Keeping Connected

Last Thursday was a fun little evening – I went to a nearby location of the super-cheap pizza buffet chain called Cici’s. It only costs five dollars to eat all the pizza you want (I think my Spite was $1.50 more). I met five of my CVCA Connections-group guys there for an evening of eating pizza and talking, plus a few arcade video games thrown in for good measure. I had a really good time, and we spent about an hour and a half there.

On Saturday, I was supposed to go with Meredith for her state-level junior high Academic Challenge meet. Academic Challenge is sort of like competitive school Jeopardy!, where students answer trivia questions against other teams. I was supposed to be a question reader, which is actually pretty interesting, since I like trivia. However, all of those plans were thrown off, as I was still recovering from a light flu or heavy cold, and I was not sure I would have the stamina to make it for the seven-hour day it would involve. In retrospect, I think I could have done it, but there was no way to know that when I woke up still feeling slightly sick.

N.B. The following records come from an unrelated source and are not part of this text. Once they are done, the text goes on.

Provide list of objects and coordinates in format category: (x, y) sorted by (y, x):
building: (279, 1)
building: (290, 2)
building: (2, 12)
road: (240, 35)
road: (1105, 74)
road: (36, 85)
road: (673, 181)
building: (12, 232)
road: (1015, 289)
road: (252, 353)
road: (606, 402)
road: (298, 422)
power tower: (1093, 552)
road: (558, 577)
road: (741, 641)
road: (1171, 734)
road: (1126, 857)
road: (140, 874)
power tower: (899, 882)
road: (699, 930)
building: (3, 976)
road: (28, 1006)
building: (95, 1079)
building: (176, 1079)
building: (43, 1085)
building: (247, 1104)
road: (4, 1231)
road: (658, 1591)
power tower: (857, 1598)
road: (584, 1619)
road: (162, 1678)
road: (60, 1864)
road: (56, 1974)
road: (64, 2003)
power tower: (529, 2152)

Anyway, Mer entered three CVCA teams – a seventh-grade team, an eighth-grade team, and a team made up of two freshmen and two eighth graders (two freshmen are allowed on teams since some junior high schools go up through ninth grade; there are even some sixth graders who compete in these big competitions). Mer’s teams did very well, going a combined 17-1 in the qualification rounds, and all three teams qualified for the playoffs, which was a feat that had never been done by any school at that tournament (sending three teams to the playoffs). Sadly, all three teams lost very close matches in their first-round matches, but two of the three teams placed highly enough to qualify for a national-level tournament in Washington, DC, and if any team from a school qualifies, then they can all go; so, Mer has the option to send any and all members of her team who can make it. Unfortunately, Mer and I will be on vacation that weekend (we have plane tickets already), so Mer will have to send a proxy coach in her place. Still, it was a wildly successful day for her team.

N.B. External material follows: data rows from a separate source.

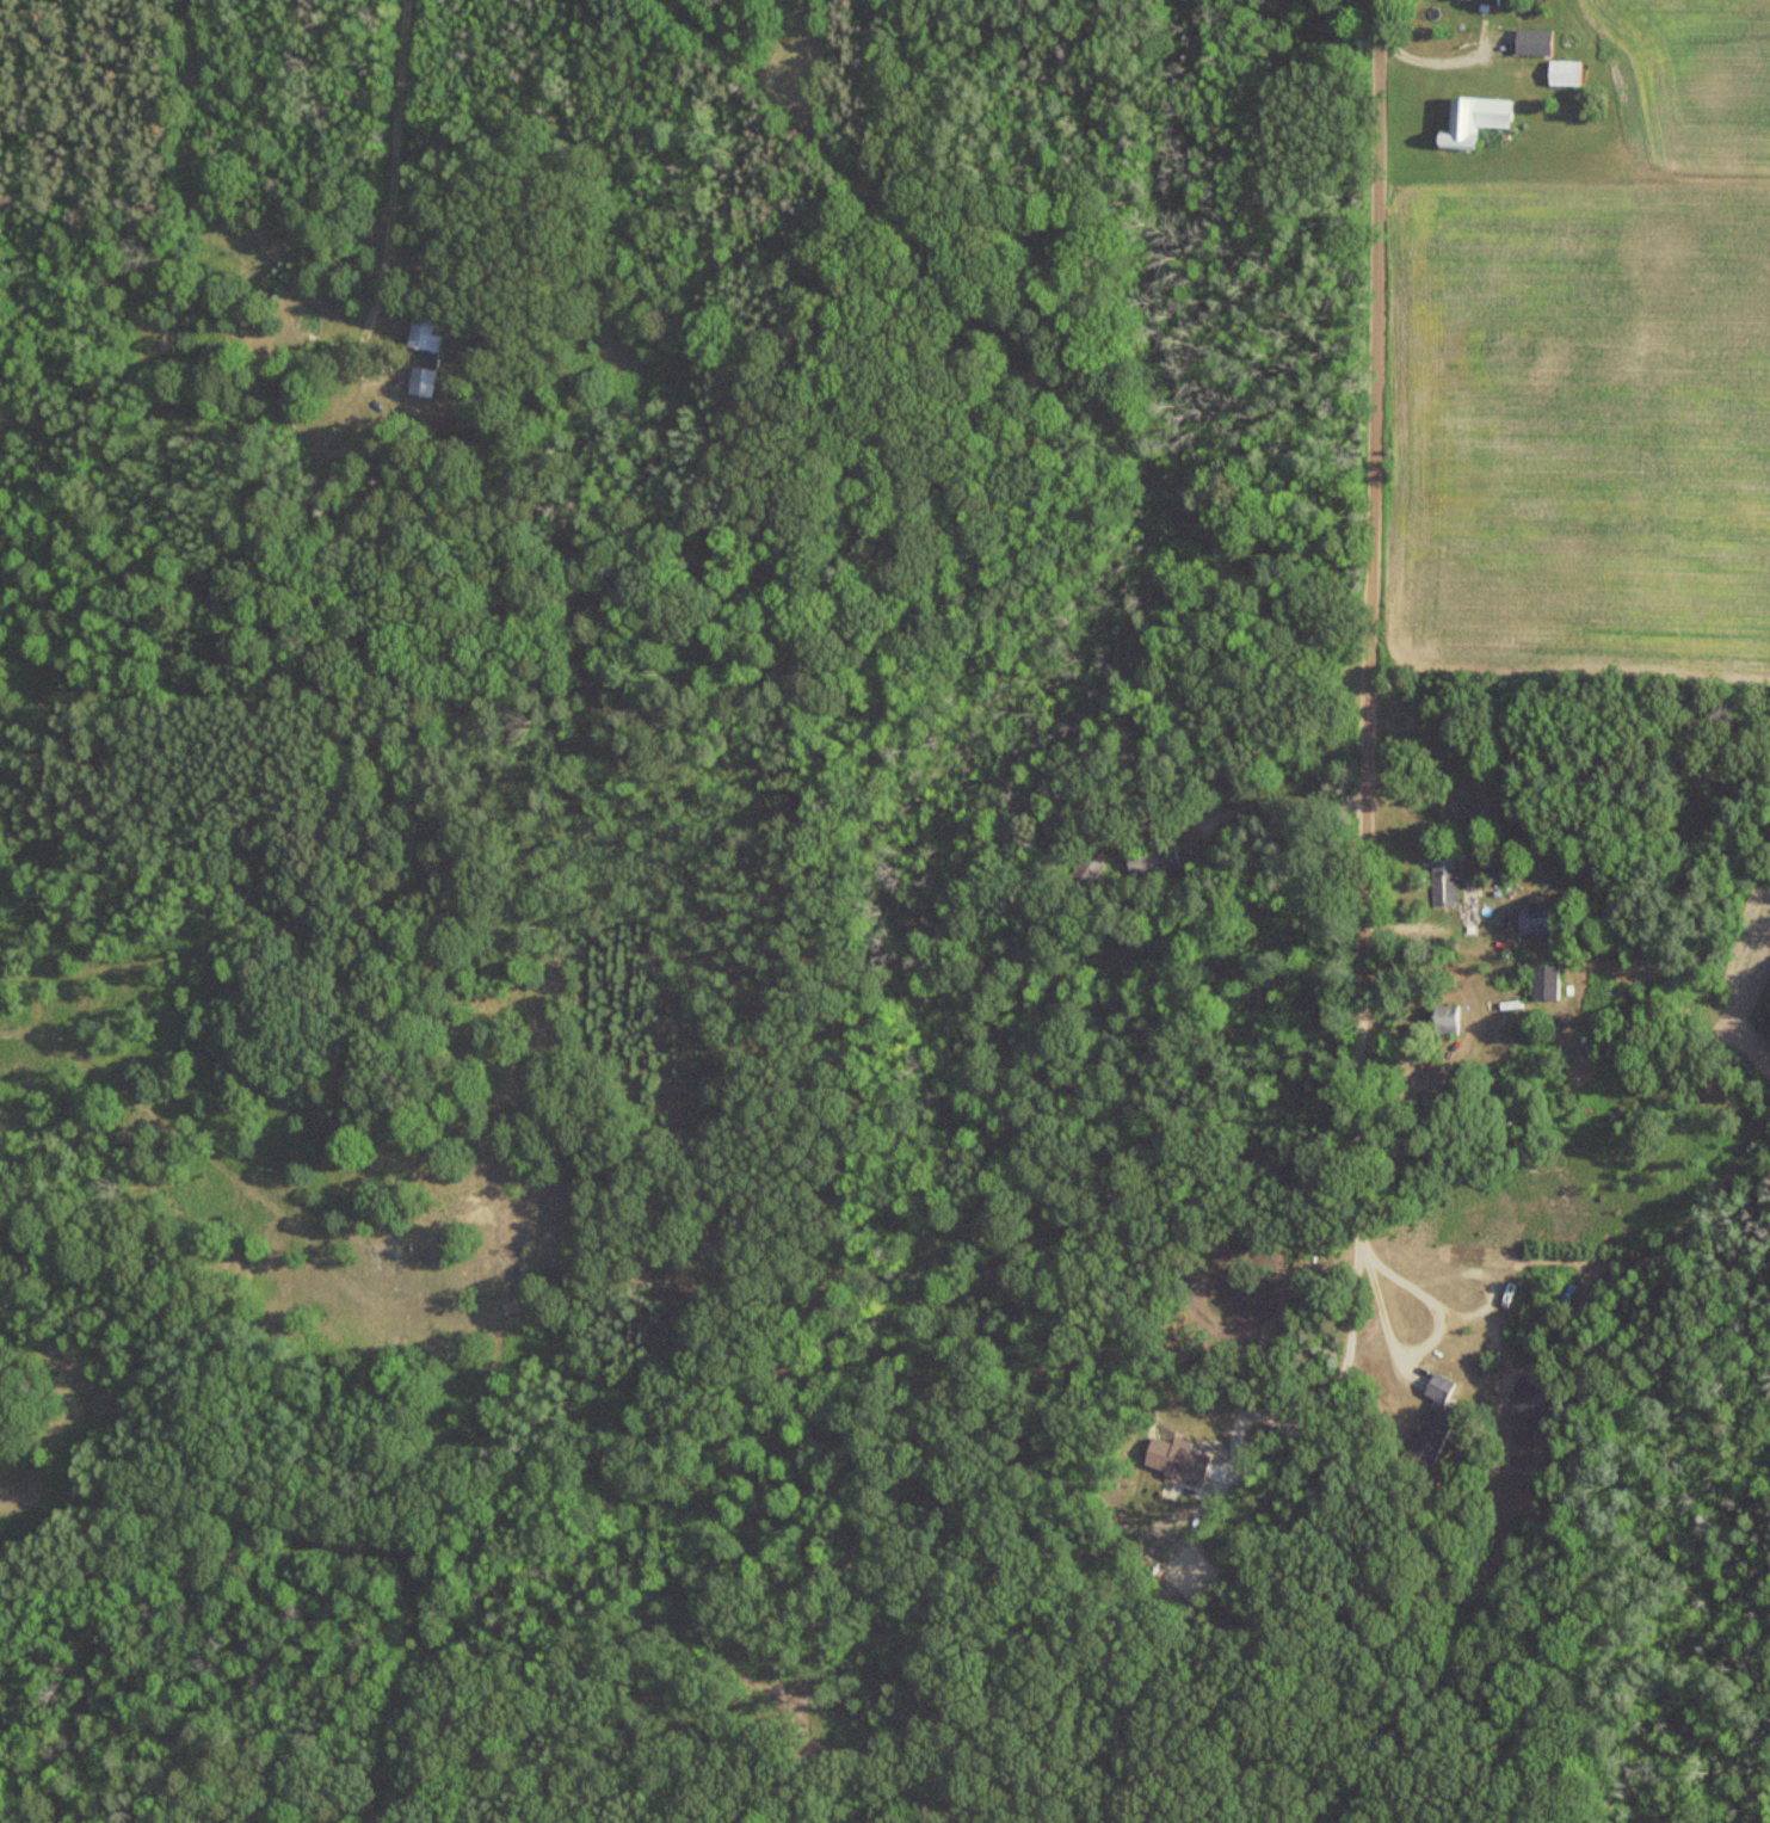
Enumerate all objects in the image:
building: (1472, 1)
building: (1530, 43)
road: (1449, 58)
building: (1561, 74)
building: (1470, 121)
building: (420, 334)
road: (1367, 537)
building: (1441, 881)
building: (1532, 918)
building: (1541, 982)
building: (1441, 1023)
road: (1425, 1340)
building: (1435, 1388)
building: (1526, 1400)
road: (8, 1504)
road: (1167, 1529)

Saturday evening involved another success – our friends Eric and Shanna have a band called Bethesda, and they held a CD-release party in an Akron club called Musica. Mer and I went with our colleague Craig. The place was packed out, and Musica finally did a great job mixing the sound for Bethesda. Eric and Shanna had both been struggling with illness, with Shanna even losing her voice on Friday. Happily, Shanna had tons of people praying for her, and she saw a doctor who gave her some medicine, and she sang effortlessly. She later said it was the easiest she has ever sung. The audience was really into the music, and you could tell the band was excited to be playing – the CD was recorded last summer, so this evening was a long time in coming. Bethesda played for about an hour, and put on one of the best shows I have seen them do (the one we saw them play at the Kent Folk Festival was pretty close, in my opinion).